Ayda was married twice. Her first marriage, to a physician, was very brief. Her second husband was Reşid Mazhar Ayda (1900–1986), a United States-educated mechanical engineer whom she married in 1942. He was the descendant of an old Ottoman family of Istanbul. The Aydas had two daughters and five grandchildren.

== Works ==
- "L’Influence de Victor Hugo sur Mallarmé." Dialogues. İstanbul, 1953.
- Le Drame Intérieur de Mallarmé ou l'Origine des Symboles Mallarméens. İstanbul: La Turquie Moderne, 1955.
- Un Diplomate Turc Auprès du Roi-Soleil. İstanbul, 1956.
- "Molière et l’Envoyé de la Sublime Porte." Les Divertissements de Cour au XVIIe Siècle.

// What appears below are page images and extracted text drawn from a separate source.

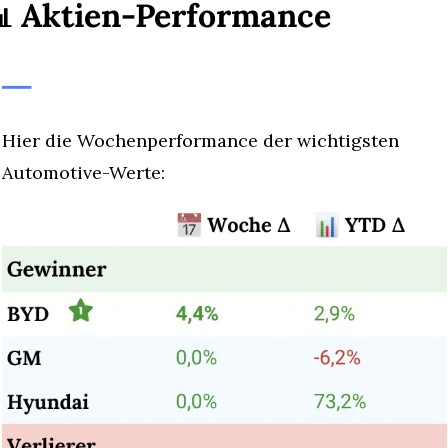
 Aktien-Performance

⎯⎯
Hier die Wochenperformance der wichtigsten 
Automotive-Werte:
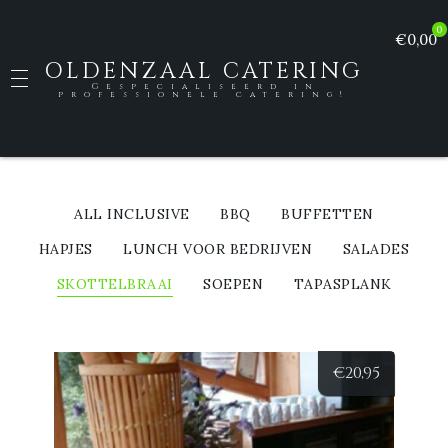
0
€0,00
OLDENZAAL CATERING
Gespecialiseerd in
professionele catering!
ALL INCLUSIVE
BBQ
BUFFETTEN
HAPJES
LUNCH VOOR BEDRIJVEN
SALADES
SKOTTELBRAAI
SOEPEN
TAPASPLANK
€
20,95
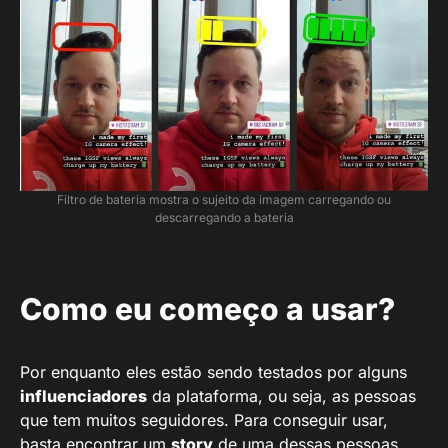
Filtro de bateria mostra o sujeito da imagem carregando ou
descarregando a bateria
Como eu começo a usar?
Por enquanto eles estão sendo testados por alguns
influenciadores
da plataforma, ou seja, as pessoas
que tem muitos seguidores. Para conseguir usar,
basta encontrar um
story
de uma dessas pessoas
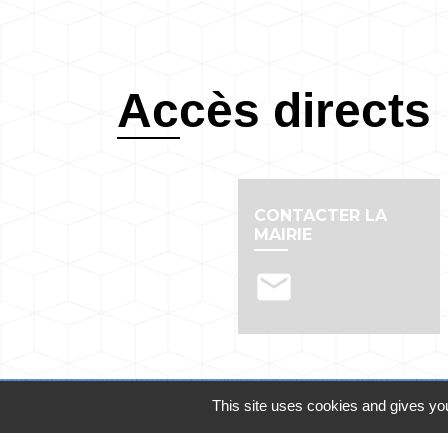
Accès directs
CONTACTER LA
MAIRIE
email
This site uses cookies and gives you
Contacts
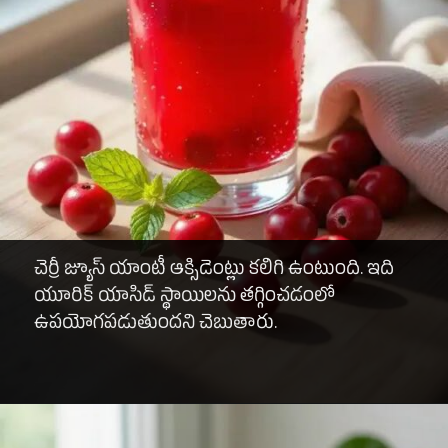
చెర్రీ జ్యూస్ యాంటీ ఆక్సిడెంట్లు కలిగి ఉంటుంది. ఇది
యూరిక్ యాసిడ్ స్థాయిలను తగ్గించడంలో
ఉపయోగపడుతుందని చెబుతారు.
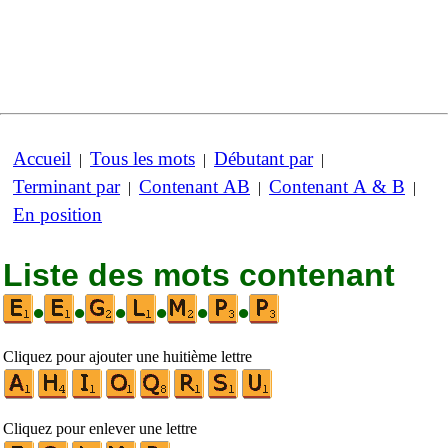
Accueil
Tous les mots
Débutant par
|
|
|
Terminant par
Contenant AB
Contenant A & B
|
|
|
En position
Liste des mots contenant
•
•
•
•
•
•
Cliquez pour ajouter une huitième lettre
Cliquez pour enlever une lettre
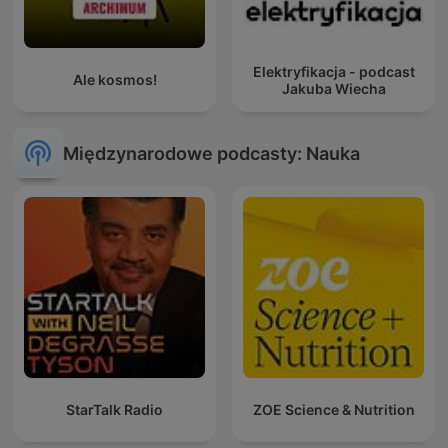
Elektryfikacja - podcast
Ale kosmos!
Jakuba Wiecha
Międzynarodowe podcasty: Nauka
StarTalk Radio
ZOE Science & Nutrition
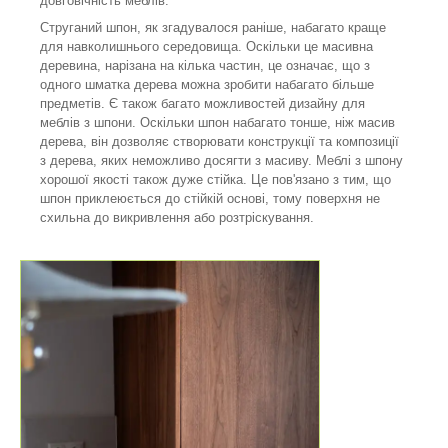
довговічність меблів.
Струганий шпон, як згадувалося раніше, набагато краще
для навколишнього середовища. Оскільки це масивна
деревина, нарізана на кілька частин, це означає, що з
одного шматка дерева можна зробити набагато більше
предметів. Є також багато можливостей дизайну для
меблів з шпони. Оскільки шпон набагато тонше, ніж масив
дерева, він дозволяє створювати конструкції та композиції
з дерева, яких неможливо досягти з масиву. Меблі з шпону
хорошої якості також дуже стійка. Це пов'язано з тим, що
шпон приклеюється до стійкій основі, тому поверхня не
схильна до викривлення або розтріскування.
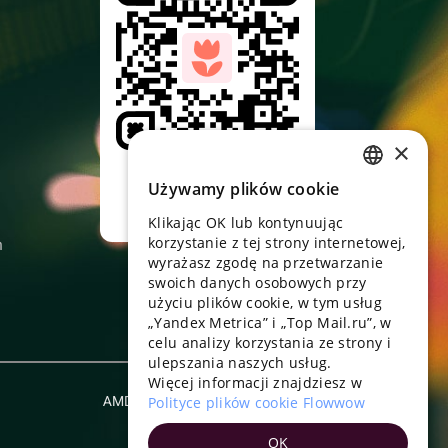
×
Skieruj aparat,
pobierz aplikację
Używamy plików cookie
RUSSIAN
Klikając OK lub kontynuując
ENGLISH
korzystanie z tej strony internetowej,
n
UKRAINIAN
wyrażasz zgodę na przetwarzanie
swoich danych osobowych przy
PORTUGUESE
użyciu plików cookie, w tym usług
„Yandex Metrica” i „Top Mail.ru”, w
SPANISH
celu analizy korzystania ze strony i
ulepszania naszych usług.
HUNGARIAN
Więcej informacji znajdziesz w
ITALIAN
AMD
Polityce plików cookie Flowwow
Polski
FRENCH
OK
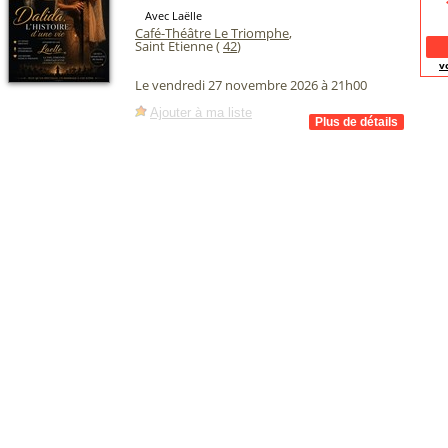
Avec Laëlle
Café-Théâtre Le Triomphe
,
Saint Etienne (
42
)
v
Le vendredi 27 novembre 2026 à 21h00
Ajouter à ma liste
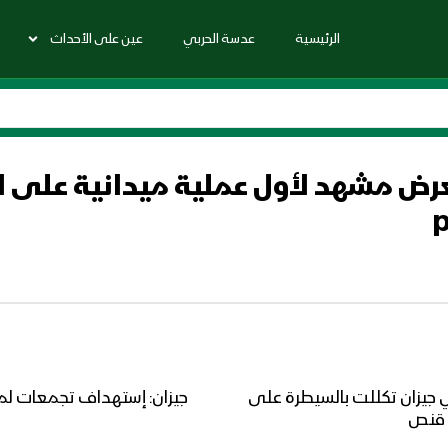
الرئيسية
عدسة الحربي
عين على الأحداث
ض مشهد لأول عملية ميدانية على ا
 جيزان تكللت بالسيطرة على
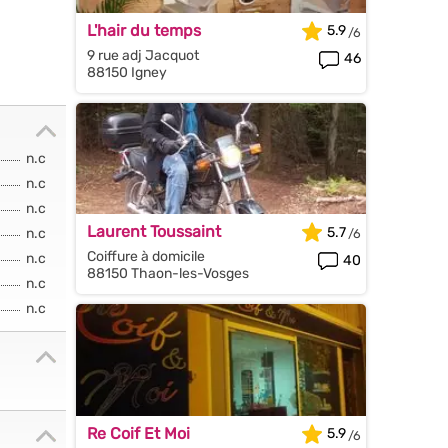
L'hair du temps
5.9
9 rue adj Jacquot
46
88150 Igney
n.c
n.c
n.c
Laurent Toussaint
5.7
n.c
Coiffure à domicile
n.c
40
88150 Thaon-les-Vosges
n.c
n.c
Re Coif Et Moi
5.9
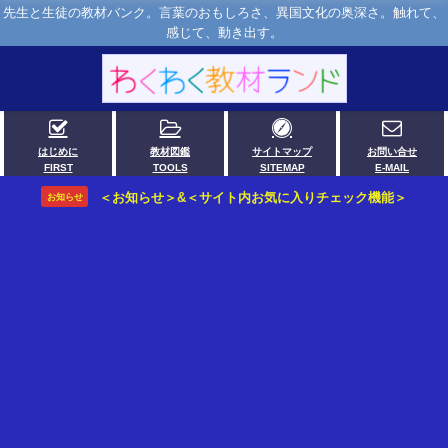
先生と生徒の教材バンク。言葉のおもしろさ、異国文化の奥深さ。触れて、
感じて、動き出す。
はじめに
教材図鑑
サイトマップ
お問い合せ
FIRST
TOOLS
SITEMAP
E-MAIL
＜お知らせ＞&＜サイト内お気に入りチェック機能＞
お知らせ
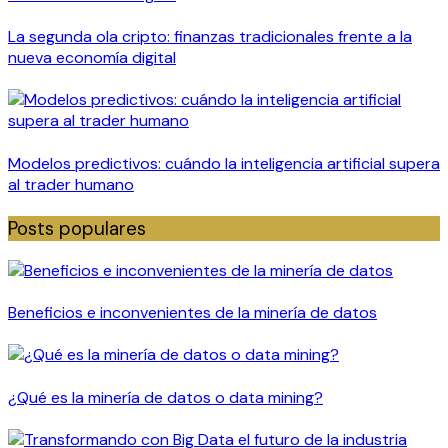
La segunda ola cripto: finanzas tradicionales frente a la
nueva economía digital
Modelos predictivos: cuándo la inteligencia artificial supera
al trader humano
Posts populares
Beneficios e inconvenientes de la minería de datos
¿Qué es la minería de datos o data mining?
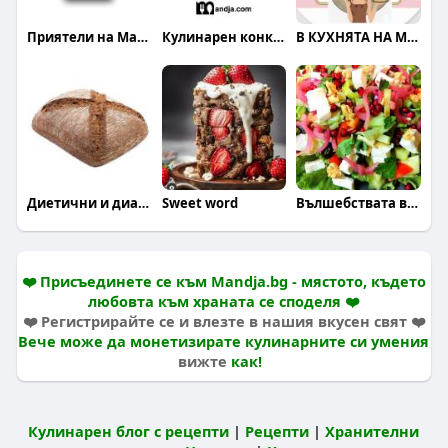
Приятели на Mandja.bg
Кулинарен конкурс
В КУХНЯТА НА МОДЕРНАТА ЖЕНА
Диетични и диабетични храни
Sweet word
Вълшебствата в кухнята на Галя
❤️ Присъединете се към Mandja.bg - мястото, където
любовта към храната се споделя ❤️
❤️ Регистрирайте се и влезте в нашия вкусен свят ❤️
Вече може да монетизирате кулинарните си умения
вижте
как!
Кулинарен блог с рецепти
|
Рецепти
|
Хранителни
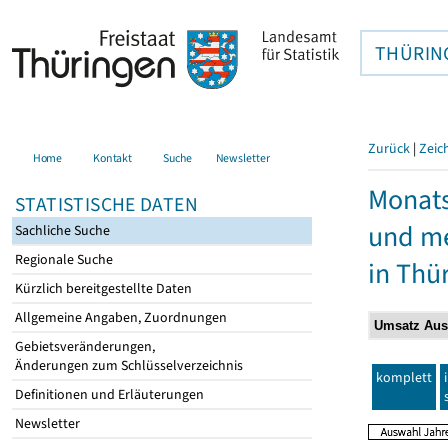
THÜRIN
Zurück
|
Zeic
Home
Kontakt
Suche
Newsletter
Monats
STATISTISCHE DATEN
und me
Sachliche Suche
Regionale Suche
in Thü
Kürzlich bereitgestellte Daten
Allgemeine Angaben, Zuordnungen
Gebietsveränderungen,
Änderungen zum Schlüsselverzeichnis
komplett
Definitionen und Erläuterungen
Newsletter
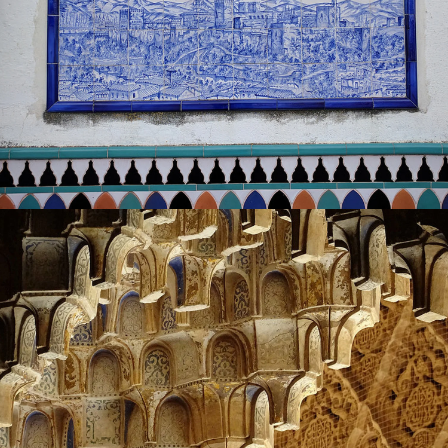
Al otro lado de la Alhambra, el
Sacromonte
es conocido
por sus casas cueva con flamenco y su arraigada cultura
gitana. En el corazón de la ciudad, se encuentran obras
maestras cristianas como la
Catedral de Granada
, un
ejemplo destacado de la arquitectura renacentista
española, y la
Capilla Real
, lugar de descanso final de la
reina Isabel y el rey Fernando, los Reyes Católicos que
reconquistaron la ciudad en 1492.
Prueba los Sabores de Granada
Granada es uno de los pocos lugares de España donde las
tapas gratis aún vienen con la bebida, una tradición muy
apreciada por los granadinos. Puedes pedir una
copa de
vino
,
vermú
o
cerveza
, y encontrarás de todo, desde
jamón serrano
hasta
berenjenas a la parrilla
o
migas
locales
. Esto convierte a Granada en una de las mejores
ciudades de España para disfrutar de una ruta de tapas
auténtica y económica.
La gastronomía de Granada fusiona sabores moriscos y
andaluces, con
especias
,
aceite de oliva
e ingredientes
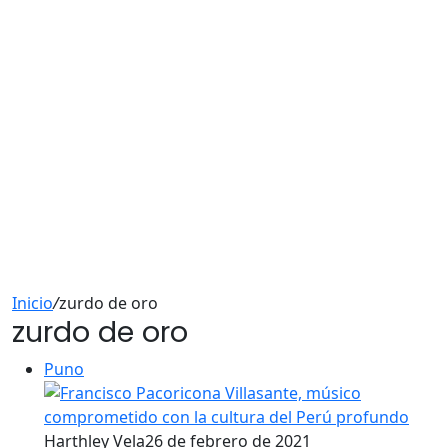
Inicio
/
zurdo de oro
zurdo de oro
Puno
Harthley Vela
26 de febrero de 2021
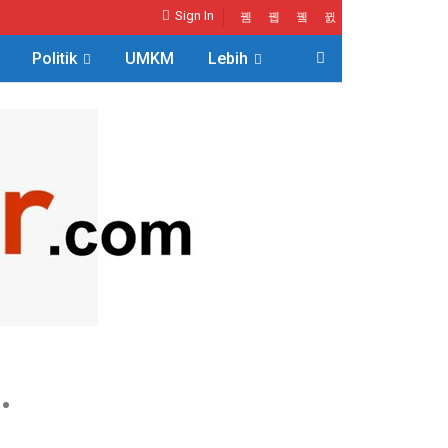
Sign In
Politik
UMKM
Lebih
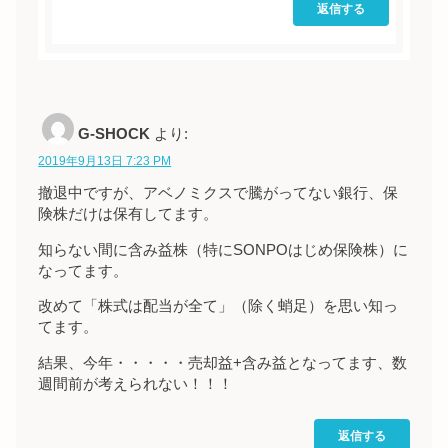
返信する
G-SHOCK
より:
2019年9月13日 7:23 PM
撤退中ですが、アベノミクスで騰がってない銀行、保
険株だけは保有してます。
知らない間に含み益株（特にSONPOはじめ保険株）に
なってます。
改めて「株式は配当が全て」（除く蛸足）を思い知っ
てます。
結果、今年・・・・・売却益+含み益となってます、数
週間前が考えられない！！！
返信する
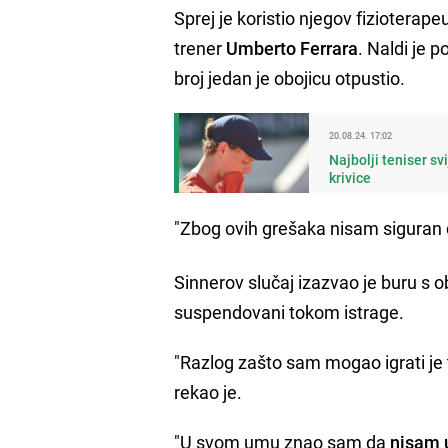
Sprej je koristio njegov fizioterape
trener
Umberto Ferrara
. Naldi je
broj jedan je obojicu otpustio.
20.08.24. 17:02
Najbolji teniser s
krivice
"Zbog ovih grešaka nisam siguran 
Sinnerov slučaj izazvao je buru s o
suspendovani tokom istrage.
"Razlog zašto sam mogao igrati je t
rekao je.
"U svom umu znao sam da
nisam u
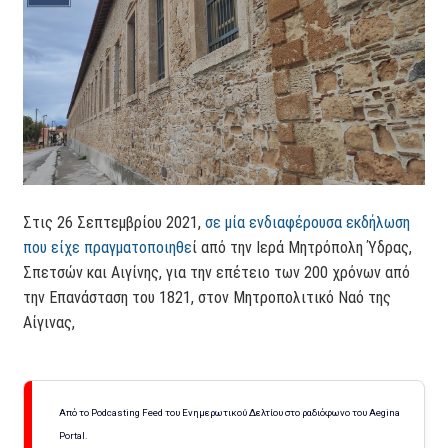
Στις 26 Σεπτεμβρίου 2021,
σε μία ενδιαφέρουσα εκδήλωση
που είχε πραγματοποιηθε
ί από την Ιερά Μητρόπολη Ύδρας,
Σπετσών και Αιγίνης, για την επέτειο των 200 χρόνων από
την Επανάσταση του 1821, στον Μητροπολιτικό Ναό της
Αίγινας,
Από το Podcasting Feed του Ενημερωτικού Δελτίου στο ραδιόφωνο του Aegina
Portal.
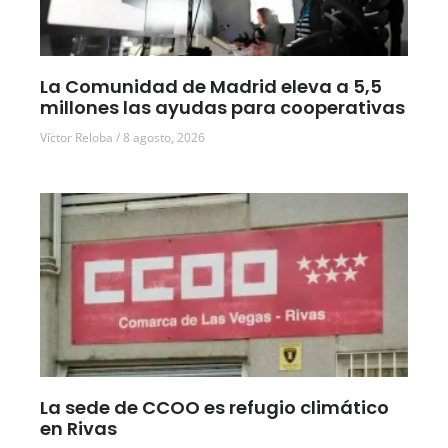
La Comunidad de Madrid eleva a 5,5
millones las ayudas para cooperativas
Víctor Reloba
8 agosto, 2026
La sede de CCOO es refugio climático
en Rivas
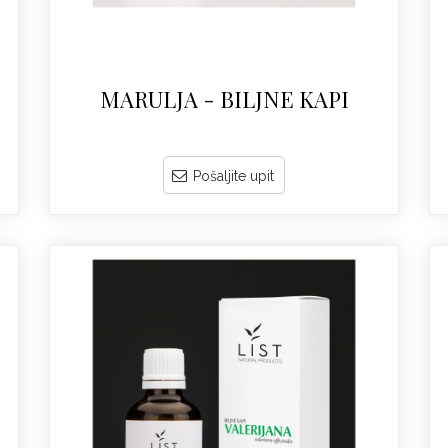
MARULJA - BILJNE KAPI
Pošaljite upit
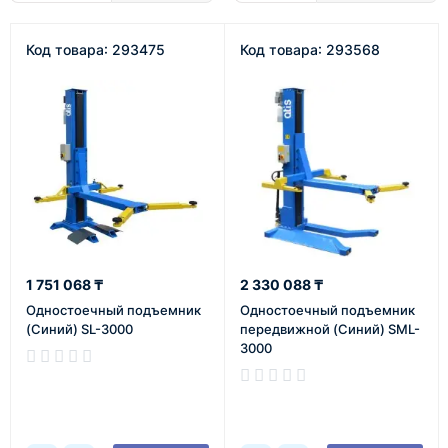
Код товара: 293475
Код товара: 293568
1 751 068 ₸
2 330 088 ₸
Одностоечный подъемник
Одностоечный подъемник
(Синий) SL-3000
передвижной (Синий) SML-
3000
В наличии
В наличии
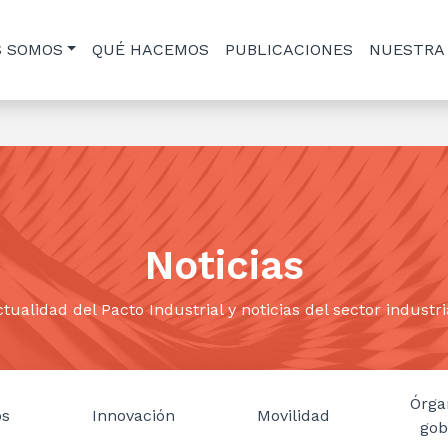
S SOMOS
QUÉ HACEMOS
PUBLICACIONES
NUESTRA
Noticias
tualidad del Pacto Industrial y noticias del sector industri
Órga
os
Innovación
Movilidad
gob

Actes du VIIIe Congrès de l'Association Internationale des Études Françaises, Paris, 3-5 septembre 1956 in Cahiers de l’Association Internationale des Études Françaises, 9 (juin 1957). 103-116.
- Yahya Kemal. Kendi Ağzından Fikirleri ve Sanat Görüşleri. Ankara: Ajanstürk Yayınları, 1962.
- Les Étrusques Étaient-ils des Turcs? Paris: 1971.
- Etrüskler Türk mü idiler? Ankara: Türk Kültürünü Araştırma Enstitüsü Yayınları, 1974.
- Yahya Kemal’in Fikir ve Şiir Dünyası. Ankara: Hisar Yayınları, 1979.
- Böyle İdiler Yaşarken. Ankara: 1984.
- Les Étrusques Étaient des Turcs. Preuves. Ankara: 1985.
- Atsız’dan Adile Ayda’ya Mektuplar (derleme). Ankara: 1988.
- Türklerin İlk Ataları. Ankara: 1987.
- Sadri Maksudi Arsal. Ankara: Kültür Bakanlığı Yayınları Türk Büyükleri Serisi, 1991.
- Etrüskler (Tursakalar) Türk idiler. İlmî Deliller. Ankara: 1992.
- Садри Максуди Арсал. Перевод (Çeviren) В.Б. Феоновой. Москва: 1996.
- Bir Demet Edebiyat. Makaleler. Halil İnalcık’ın önsözü ile. Ankara: Türkiye İş Bankası Kültür Yayınları, 1998.